In the fragrances business sales were up from $353.7m to $375.7m, which represented an increase of 6 percent in reported terms and 7 percent in local currencies, given the positive impact of currency translation.
The company underlined the fact that revenue growth for fragrances came despite tough comparisons on strong market growth in the corresponding period last year.
Emerging markets and beauty lead the way
The improvement in the fragrance division came mainly from double-digit gains in the emerging markets, together with further double-digit gains in the fine fragrance and beauty division – results that were driven mainly by new business.
Growth in both functional fragrance and fragrance ingredients was described as ‘solid’, driven by pricing initiatives in the ingredients segment and business wins for functional fragrance.
The fragrance business unit operating profit increased by $13m to $69m in the first quarter, results that reflected a $5m expense related to restructuring in Europe in the first quarter of last year.

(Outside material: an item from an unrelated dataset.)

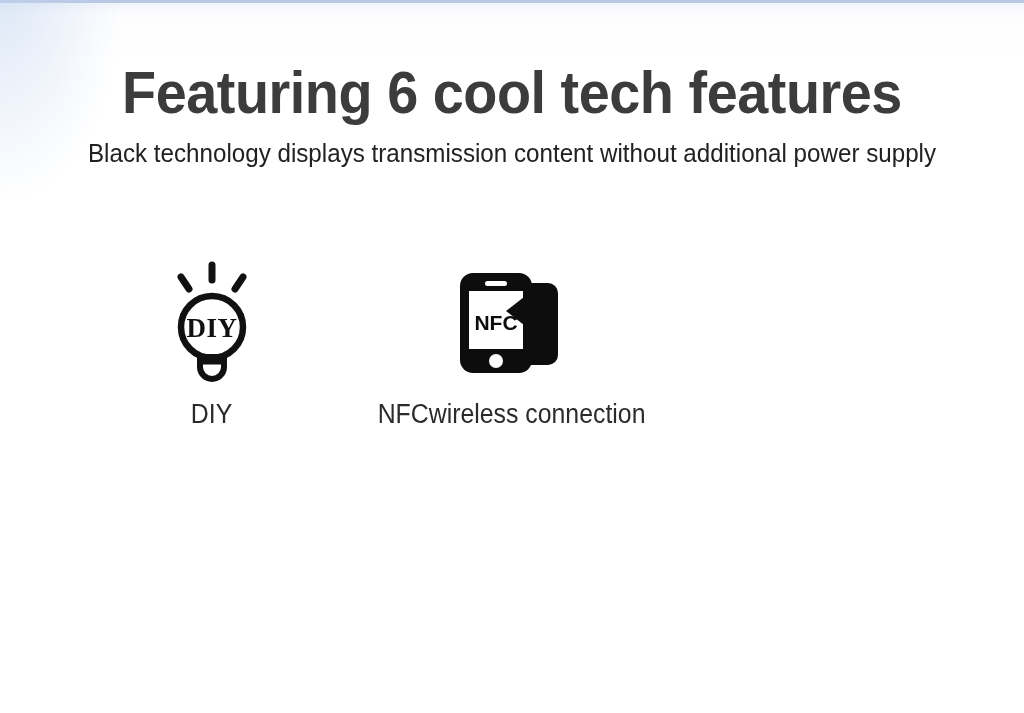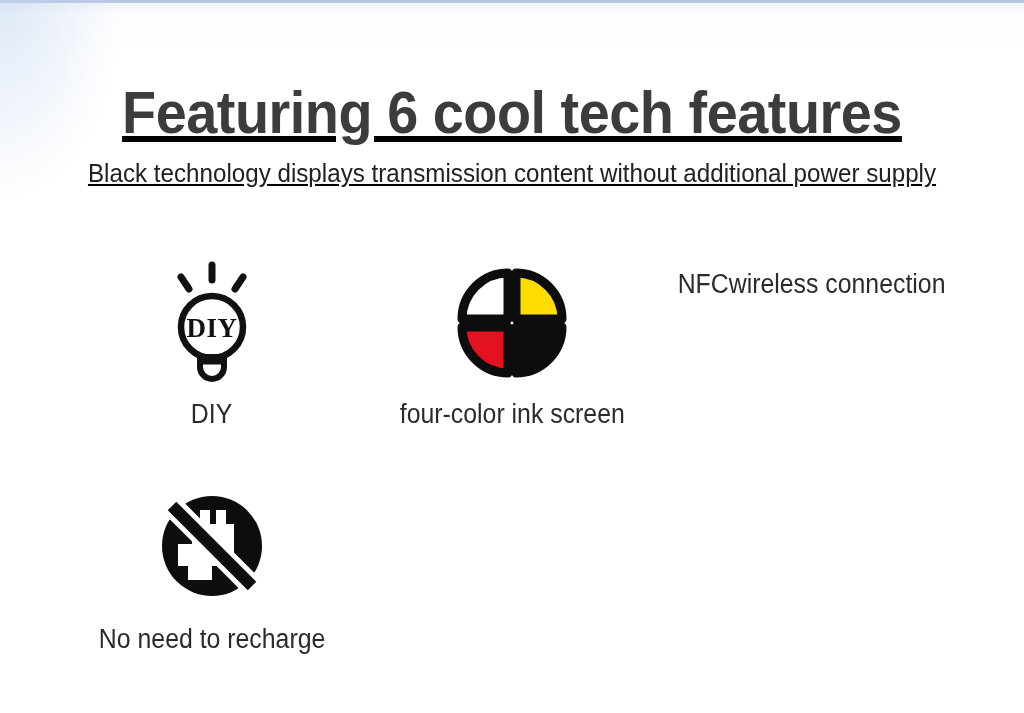"Featuring 6 cool tech features" .hero { text-decoration: underline -> none; top: 80px -> 60px }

Excluding restructuring, adjusted operating profit grew 13 percent, or $8m, reflecting volume growth, higher pricing, the benefits from the European facilities rationalization and cost control.
Total net income for the combined fragrance and flavors business increased from $63.7m to $84.0m, which represented growth of 20.3 percent.
Long-term targets
Doug Tough, chairman and chief executive officer, said: "We are pleased with our excellent start to 2011, especially given that we are comparing to a very strong year-ago performance of double-digit growth.
"Our top-line performance was once again driven by double-digit growth in the emerging markets. In the developed markets, strong demand for our innovative products, such as healthier and more natural offerings, drove high single-digit growth. This strong top-line performance provided operational leverage that when combined with our continued focus on cost discipline drove a double-digit increase in operating profit."
Despite local currency sales levels coming under pressure at the beginning of the second quarter, Tough remained bullish about the prospects for the remainder of the year. “…we are optimistic that our performance in the first quarter, coupled with the opportunities we see throughout the remainder of the year, give us the confidence to achieve our long-term targets of four to six per cent local currency sales growth, seven to nine per cent operating profit growth and 10 percent plus EPS growth for the full year 2011," he said.